Each of these methods has been used extensively overseas and adopted by units such as the US Navy Seals, Rangers, SWAT teams and Marines.
Using a weight shaped like a cannonball with a handle on top, kettlebell training has been used in the Russian army for years and is now being used in the US and Australia by people who need to develop extreme levels of fitness in the minimum possible time.
Kettlebell training is divided into two main areas:
- Pressing and core drills, which develop maximal strength, injury resistance and core stability; and,
- Ballistic drills, which develop work capacity, endurance, speed and power.
This powerful combination prepares kettlebell users for a wide range of situations and, as an added bonus, instead of a room full of equipment, all you need is a single kettlebell to achieve all these benefits.
This makes kettlebells an ideal way to stay fit while deployed.
Crossfit is another unique training program that has proved to be far superior than traditional methods for developing combat fitness.
Numerous police, firefighters and military personnel from the US have adopted crossfit over the past few years and all of them attest to its efficacy.

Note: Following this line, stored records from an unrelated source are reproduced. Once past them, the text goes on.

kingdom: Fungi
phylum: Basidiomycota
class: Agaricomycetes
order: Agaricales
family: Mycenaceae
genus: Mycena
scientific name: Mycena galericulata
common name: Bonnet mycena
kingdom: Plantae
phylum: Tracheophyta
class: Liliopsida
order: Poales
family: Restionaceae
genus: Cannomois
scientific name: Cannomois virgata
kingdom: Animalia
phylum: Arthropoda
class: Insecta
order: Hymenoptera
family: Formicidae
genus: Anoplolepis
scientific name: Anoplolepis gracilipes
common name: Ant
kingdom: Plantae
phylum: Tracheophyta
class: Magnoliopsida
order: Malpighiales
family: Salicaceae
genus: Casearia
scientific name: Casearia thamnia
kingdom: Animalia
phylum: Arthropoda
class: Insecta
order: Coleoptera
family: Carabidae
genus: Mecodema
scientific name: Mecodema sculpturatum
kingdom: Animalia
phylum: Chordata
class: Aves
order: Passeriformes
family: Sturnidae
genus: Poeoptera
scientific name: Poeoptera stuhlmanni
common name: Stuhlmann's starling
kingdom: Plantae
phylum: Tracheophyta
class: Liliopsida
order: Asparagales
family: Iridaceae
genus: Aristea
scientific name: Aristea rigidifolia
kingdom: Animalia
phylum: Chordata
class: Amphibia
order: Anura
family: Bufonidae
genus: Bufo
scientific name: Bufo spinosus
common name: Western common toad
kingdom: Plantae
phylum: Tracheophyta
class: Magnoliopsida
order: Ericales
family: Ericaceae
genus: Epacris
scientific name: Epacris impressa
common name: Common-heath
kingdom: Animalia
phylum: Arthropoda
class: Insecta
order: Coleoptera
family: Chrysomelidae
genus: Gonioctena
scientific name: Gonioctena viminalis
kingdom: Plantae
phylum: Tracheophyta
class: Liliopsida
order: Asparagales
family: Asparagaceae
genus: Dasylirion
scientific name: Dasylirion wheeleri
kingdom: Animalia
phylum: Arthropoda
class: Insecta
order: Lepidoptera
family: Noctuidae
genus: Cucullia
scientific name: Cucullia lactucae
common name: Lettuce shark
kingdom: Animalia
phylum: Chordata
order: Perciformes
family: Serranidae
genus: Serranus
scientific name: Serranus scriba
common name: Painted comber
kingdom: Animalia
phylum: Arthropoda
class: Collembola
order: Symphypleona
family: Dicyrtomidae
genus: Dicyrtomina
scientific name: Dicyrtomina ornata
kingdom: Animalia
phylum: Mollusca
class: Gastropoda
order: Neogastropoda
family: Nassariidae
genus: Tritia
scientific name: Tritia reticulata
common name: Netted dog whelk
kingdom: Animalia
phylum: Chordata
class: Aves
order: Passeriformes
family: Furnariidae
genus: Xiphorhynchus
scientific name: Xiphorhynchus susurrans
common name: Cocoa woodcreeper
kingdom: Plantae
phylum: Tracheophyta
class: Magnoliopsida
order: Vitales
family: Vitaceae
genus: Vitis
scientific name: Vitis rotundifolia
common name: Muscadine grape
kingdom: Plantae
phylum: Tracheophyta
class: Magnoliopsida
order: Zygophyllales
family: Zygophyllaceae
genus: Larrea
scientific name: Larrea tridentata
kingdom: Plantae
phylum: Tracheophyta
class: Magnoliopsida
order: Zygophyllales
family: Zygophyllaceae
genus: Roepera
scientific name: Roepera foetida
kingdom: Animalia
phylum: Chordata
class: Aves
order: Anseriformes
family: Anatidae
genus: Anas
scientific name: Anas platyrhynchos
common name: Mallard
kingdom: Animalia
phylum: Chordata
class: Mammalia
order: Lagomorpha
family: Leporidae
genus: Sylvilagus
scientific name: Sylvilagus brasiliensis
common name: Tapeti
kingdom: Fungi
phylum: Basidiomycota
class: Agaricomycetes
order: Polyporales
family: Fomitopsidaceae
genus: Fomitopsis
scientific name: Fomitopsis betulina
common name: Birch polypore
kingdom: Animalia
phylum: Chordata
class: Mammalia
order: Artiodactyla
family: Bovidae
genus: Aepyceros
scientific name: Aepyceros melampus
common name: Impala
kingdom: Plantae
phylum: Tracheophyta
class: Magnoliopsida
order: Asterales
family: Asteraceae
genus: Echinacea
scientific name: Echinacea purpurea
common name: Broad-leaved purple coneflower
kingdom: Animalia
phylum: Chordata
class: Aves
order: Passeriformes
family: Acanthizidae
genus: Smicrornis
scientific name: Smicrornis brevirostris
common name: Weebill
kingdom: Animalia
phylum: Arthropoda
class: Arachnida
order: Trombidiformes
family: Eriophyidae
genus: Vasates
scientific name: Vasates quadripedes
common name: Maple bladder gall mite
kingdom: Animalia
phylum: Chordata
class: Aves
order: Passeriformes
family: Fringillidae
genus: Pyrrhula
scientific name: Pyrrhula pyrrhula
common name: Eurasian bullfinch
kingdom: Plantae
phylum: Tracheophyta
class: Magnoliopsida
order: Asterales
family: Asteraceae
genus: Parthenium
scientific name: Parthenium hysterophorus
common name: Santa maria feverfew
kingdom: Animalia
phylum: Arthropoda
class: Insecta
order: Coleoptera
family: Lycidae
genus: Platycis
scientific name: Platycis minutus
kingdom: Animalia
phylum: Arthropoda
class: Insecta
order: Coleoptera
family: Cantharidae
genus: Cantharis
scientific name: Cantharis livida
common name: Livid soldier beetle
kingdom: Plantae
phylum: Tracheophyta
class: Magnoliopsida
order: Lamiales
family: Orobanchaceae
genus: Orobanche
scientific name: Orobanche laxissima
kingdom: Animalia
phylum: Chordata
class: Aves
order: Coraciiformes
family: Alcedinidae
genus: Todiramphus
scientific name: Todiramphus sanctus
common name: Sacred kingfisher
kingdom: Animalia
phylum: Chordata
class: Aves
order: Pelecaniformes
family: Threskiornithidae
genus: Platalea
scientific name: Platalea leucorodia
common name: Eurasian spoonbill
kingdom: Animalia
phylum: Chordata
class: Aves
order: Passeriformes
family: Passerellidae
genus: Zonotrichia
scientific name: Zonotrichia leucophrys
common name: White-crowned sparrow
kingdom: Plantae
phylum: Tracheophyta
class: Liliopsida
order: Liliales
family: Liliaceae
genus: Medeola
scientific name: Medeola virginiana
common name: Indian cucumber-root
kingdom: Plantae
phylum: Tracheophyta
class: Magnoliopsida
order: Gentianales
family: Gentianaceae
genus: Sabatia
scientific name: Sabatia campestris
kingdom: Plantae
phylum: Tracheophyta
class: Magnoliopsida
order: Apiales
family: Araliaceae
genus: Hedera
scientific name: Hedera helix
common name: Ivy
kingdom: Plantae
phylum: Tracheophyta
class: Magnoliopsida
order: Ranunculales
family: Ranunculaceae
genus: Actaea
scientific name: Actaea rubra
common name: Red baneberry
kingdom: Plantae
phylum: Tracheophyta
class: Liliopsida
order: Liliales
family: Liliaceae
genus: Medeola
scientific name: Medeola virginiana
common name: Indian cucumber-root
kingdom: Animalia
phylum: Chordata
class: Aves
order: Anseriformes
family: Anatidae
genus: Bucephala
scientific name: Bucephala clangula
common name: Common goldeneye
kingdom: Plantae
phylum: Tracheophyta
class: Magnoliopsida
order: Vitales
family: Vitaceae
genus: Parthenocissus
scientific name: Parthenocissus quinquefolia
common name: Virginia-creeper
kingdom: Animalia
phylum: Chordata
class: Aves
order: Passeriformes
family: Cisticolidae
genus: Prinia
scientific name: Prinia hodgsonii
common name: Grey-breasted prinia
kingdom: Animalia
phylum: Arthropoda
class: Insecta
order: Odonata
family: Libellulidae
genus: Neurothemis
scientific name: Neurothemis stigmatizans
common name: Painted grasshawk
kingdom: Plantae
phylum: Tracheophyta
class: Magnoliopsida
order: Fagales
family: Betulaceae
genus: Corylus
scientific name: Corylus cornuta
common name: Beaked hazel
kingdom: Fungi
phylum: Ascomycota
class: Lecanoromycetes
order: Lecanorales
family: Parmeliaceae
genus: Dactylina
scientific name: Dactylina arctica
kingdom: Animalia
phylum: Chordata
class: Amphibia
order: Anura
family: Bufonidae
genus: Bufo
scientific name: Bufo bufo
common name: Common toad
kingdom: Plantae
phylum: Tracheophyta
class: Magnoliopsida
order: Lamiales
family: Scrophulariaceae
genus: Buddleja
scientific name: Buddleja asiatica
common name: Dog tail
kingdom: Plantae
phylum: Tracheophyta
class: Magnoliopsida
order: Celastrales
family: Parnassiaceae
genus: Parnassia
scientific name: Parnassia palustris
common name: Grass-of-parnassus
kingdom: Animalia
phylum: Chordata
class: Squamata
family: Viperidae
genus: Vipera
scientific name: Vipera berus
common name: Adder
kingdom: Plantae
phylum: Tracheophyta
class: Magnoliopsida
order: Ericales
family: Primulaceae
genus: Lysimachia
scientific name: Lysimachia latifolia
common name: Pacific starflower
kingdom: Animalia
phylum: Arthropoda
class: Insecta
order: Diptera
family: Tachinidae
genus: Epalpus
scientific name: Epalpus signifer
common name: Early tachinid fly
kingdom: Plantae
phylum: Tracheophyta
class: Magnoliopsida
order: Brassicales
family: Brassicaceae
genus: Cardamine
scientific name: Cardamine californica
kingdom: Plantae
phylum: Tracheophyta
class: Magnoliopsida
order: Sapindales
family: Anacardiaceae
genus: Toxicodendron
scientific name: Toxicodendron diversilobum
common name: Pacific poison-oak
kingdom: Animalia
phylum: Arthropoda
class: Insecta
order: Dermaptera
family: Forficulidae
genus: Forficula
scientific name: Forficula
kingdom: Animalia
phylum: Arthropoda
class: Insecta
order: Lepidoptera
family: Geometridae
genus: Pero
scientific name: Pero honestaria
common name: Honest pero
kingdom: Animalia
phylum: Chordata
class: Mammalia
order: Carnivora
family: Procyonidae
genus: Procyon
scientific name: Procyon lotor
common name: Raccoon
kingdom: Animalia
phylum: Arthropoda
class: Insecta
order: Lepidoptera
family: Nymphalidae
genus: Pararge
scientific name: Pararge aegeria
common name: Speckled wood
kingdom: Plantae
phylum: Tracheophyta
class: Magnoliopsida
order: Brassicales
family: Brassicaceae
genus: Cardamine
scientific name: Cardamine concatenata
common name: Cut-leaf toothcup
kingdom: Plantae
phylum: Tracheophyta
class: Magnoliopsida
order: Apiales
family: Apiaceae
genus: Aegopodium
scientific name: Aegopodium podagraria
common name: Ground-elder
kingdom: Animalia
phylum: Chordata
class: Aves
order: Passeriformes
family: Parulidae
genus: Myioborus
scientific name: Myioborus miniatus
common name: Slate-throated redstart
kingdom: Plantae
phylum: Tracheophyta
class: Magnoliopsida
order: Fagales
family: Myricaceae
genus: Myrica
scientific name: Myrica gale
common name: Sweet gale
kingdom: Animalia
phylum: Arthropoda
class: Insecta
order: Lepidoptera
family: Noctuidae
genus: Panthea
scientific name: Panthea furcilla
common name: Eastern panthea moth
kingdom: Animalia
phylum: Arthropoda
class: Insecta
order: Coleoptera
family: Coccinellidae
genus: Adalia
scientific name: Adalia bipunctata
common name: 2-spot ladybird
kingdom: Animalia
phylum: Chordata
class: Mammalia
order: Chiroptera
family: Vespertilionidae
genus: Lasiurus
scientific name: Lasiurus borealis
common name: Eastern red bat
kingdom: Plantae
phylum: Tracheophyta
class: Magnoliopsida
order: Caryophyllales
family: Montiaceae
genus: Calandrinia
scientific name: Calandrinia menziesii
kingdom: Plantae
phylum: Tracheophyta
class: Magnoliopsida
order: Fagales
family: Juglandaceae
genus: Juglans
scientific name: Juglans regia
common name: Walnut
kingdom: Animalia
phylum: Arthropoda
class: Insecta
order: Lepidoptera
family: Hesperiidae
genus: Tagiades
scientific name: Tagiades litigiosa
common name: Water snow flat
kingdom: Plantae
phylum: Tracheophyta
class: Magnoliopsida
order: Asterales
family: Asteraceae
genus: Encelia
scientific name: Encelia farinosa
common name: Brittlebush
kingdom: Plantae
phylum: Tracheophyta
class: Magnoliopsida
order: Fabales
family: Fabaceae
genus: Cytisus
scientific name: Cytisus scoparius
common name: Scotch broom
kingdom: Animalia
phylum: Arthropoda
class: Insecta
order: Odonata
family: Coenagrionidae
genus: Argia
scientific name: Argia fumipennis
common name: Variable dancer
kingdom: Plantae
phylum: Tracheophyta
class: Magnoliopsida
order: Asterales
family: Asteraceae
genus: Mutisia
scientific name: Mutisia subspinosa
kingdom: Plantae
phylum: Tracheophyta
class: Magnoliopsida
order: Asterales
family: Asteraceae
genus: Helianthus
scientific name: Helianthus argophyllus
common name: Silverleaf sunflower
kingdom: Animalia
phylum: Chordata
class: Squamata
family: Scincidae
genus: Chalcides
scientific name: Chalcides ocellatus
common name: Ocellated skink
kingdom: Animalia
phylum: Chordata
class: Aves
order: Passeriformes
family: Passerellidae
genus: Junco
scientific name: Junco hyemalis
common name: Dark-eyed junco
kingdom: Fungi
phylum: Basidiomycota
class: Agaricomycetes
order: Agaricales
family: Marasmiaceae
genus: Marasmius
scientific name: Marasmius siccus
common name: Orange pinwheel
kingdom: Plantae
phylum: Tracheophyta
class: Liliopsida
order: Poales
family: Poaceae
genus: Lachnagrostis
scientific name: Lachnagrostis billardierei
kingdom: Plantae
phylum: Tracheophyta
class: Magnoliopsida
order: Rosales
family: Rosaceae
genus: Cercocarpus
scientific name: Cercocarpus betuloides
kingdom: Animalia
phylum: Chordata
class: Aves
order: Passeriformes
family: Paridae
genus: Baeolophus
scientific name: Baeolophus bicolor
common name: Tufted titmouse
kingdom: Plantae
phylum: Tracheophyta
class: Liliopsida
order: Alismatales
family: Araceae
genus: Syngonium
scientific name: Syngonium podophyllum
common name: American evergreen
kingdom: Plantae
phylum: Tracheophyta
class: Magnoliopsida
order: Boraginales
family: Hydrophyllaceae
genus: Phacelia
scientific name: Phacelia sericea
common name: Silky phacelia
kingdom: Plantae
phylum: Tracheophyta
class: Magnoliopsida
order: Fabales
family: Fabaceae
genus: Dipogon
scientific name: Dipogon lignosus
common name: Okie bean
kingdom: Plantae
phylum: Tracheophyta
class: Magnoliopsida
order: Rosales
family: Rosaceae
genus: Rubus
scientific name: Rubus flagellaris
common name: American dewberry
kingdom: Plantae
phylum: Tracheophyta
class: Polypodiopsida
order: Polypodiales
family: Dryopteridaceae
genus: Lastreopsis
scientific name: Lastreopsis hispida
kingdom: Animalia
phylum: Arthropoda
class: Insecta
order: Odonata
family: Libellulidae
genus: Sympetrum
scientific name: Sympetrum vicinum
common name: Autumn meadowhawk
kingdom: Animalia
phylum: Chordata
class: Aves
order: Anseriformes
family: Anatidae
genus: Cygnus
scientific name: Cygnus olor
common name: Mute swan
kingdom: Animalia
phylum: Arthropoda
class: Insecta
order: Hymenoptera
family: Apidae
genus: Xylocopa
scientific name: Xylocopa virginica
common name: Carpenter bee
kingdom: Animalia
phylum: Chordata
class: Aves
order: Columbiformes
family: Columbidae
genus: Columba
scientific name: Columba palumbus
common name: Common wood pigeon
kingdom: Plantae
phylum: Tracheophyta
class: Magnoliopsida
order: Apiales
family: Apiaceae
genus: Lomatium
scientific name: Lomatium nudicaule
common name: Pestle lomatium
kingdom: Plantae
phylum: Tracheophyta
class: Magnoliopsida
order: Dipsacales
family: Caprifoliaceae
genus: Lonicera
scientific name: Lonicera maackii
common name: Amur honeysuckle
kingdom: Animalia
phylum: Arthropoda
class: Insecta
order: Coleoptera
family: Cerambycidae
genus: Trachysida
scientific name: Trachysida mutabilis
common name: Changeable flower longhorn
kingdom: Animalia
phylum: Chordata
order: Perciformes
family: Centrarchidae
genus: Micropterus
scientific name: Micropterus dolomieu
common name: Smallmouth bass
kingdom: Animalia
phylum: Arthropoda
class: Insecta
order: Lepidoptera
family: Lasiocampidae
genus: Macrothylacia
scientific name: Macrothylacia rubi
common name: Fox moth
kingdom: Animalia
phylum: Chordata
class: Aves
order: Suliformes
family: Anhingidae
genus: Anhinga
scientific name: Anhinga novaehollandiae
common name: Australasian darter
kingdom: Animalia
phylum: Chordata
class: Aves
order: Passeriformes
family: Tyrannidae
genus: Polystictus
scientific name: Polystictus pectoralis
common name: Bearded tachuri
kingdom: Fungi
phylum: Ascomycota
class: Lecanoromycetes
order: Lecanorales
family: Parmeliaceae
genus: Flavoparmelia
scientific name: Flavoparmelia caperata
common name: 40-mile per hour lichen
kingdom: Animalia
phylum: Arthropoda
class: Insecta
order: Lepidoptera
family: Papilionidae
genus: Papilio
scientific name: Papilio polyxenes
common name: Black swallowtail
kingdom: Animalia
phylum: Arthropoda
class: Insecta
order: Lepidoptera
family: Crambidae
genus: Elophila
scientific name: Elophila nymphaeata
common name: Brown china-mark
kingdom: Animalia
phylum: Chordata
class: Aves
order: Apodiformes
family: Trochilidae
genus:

Crossfit takes a huge range of exercises from Olympic weight lifting to running to gymnastics to bodyweight exercises, and distills them into a series of potent workouts that develop all of the components of fitness.
Crossfit uses a lot of common gym equipment and is therefore a good choice for training while in barracks or in preparation for joining the Australian Defence Force.
The demands of military fitness are highly specific and are poorly served by common training programs found in commercial gyms or men’s magazines.
For developing optimal combat fitness you need a program that more closely relates to the demands of operations and training.